Today, a total 535,837 diesel cars remain on London’s roads, 94% of which are owned privately. The boroughs with the highest volume of diesel cars are Hillingdon and Bromley, with 34,758 and 29,792 total cars registered respectively.
Diesel vehicles cause a disproportionate amount of the city’s air pollution, accounting for up to 40% of total NOx emissions in 2019. This toxic air pollution is damaging the health of Londoners, causing lung conditions like COPD and worsening existing issues like asthma and cardiovascular disease.
This Clean Air Day, local campaigners have launched a new campaign calling for London to ditch diesel once and for all, to protect the next generation from its devastating health impacts.
While trends suggest consumers have been switching away from diesel in recent years, almost half of the diesel cars which remain on London’s roads were registered for the first time after the 2015 emissions scandal.
Jemima Hartshorn, Founder of Mums for Lungs said, “We know diesel cars are both toxic to our health and inefficient in large cities; there is no need to own a diesel car in London in 2023. The 2030 ban on diesel sales is still several years away, and we cannot sit by until then as new diesel cars are introduced to London’s roads that will ultimately stay on our roads for decades to come, inflaming our children’s lungs and intensifying lifelong health conditions like asthma.”
The campaign is calling for all governments – national government, the Greater London Assembly and London Boroughs – to signal their commitment to a diesel-free London by introducing policies that incentivise residents to choose less-polluting forms of transport. Some local authorities are already taking steps to phase out diesel cars; last month, Lambeth Council introduced a new parking surcharge that would apply to non-compliant diesel vehicles.
Oliver Lord, Head of Strategy and UK at the Clean Cities Campaign added, “We’ve known for years that diesel cars have been ruining lives and it’s encouraging that people are acting on this, but the bottom line is we won’t breathe freely while they are still on our roads.
“The scale of the challenge means we can’t ditch diesel overnight but let’s absolutely start planning now so that individuals and businesses have the certainty and time they need to act. We want a commitment from all levels of government that our lungs will be free of dirty diesel fumes by 2030, coupled with the support to make that happen.”
The campaign is also calling for UK Government to introduce supportive policies at the local and national levels.
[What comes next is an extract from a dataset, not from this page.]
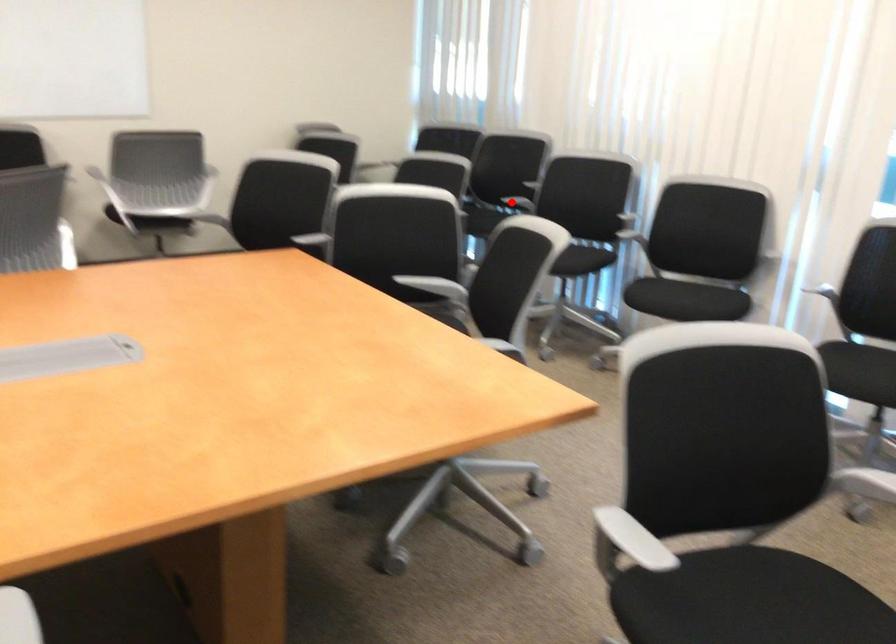
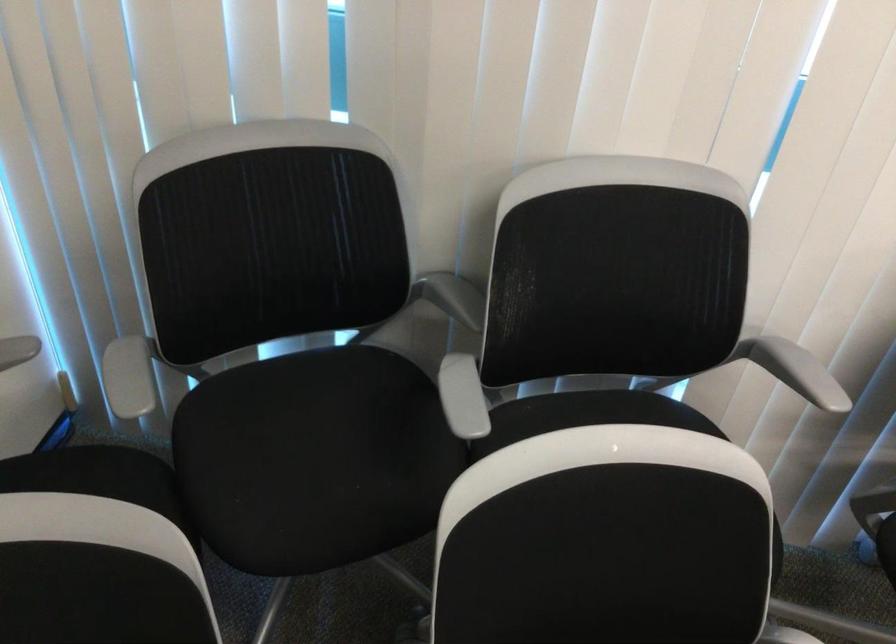
Question: I am providing you with two images of the same scene from different viewpoints. A red point is shown in image1. For the corresponding object point in image2, is it positioned nearer or farther from the camera?

Choices:
 (A) Nearer
 (B) Farther

Answer: (A)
This includes providing support to individuals and small businesses to transition away from diesel, and incentives for industry to bring cleaner alternatives to market.
Jonathan Hudson, a cardiology registrar at Kingston University Hospital NHS Trust explains: “The health impacts of diesel on people’s health is undisputable, and we know that children are especially vulnerable. Research shows that it causes respiratory illnesses such as asthma and lung cancer, as well as contributing to high blood pressure and mental illness. Ditching diesel in London is a no brainer to improve everyone’s health and reduce the burden on our NHS.”
Across the UK, air pollution is estimated to cost the NHS over £20 billion and contribute up to 36,000 premature deaths each year.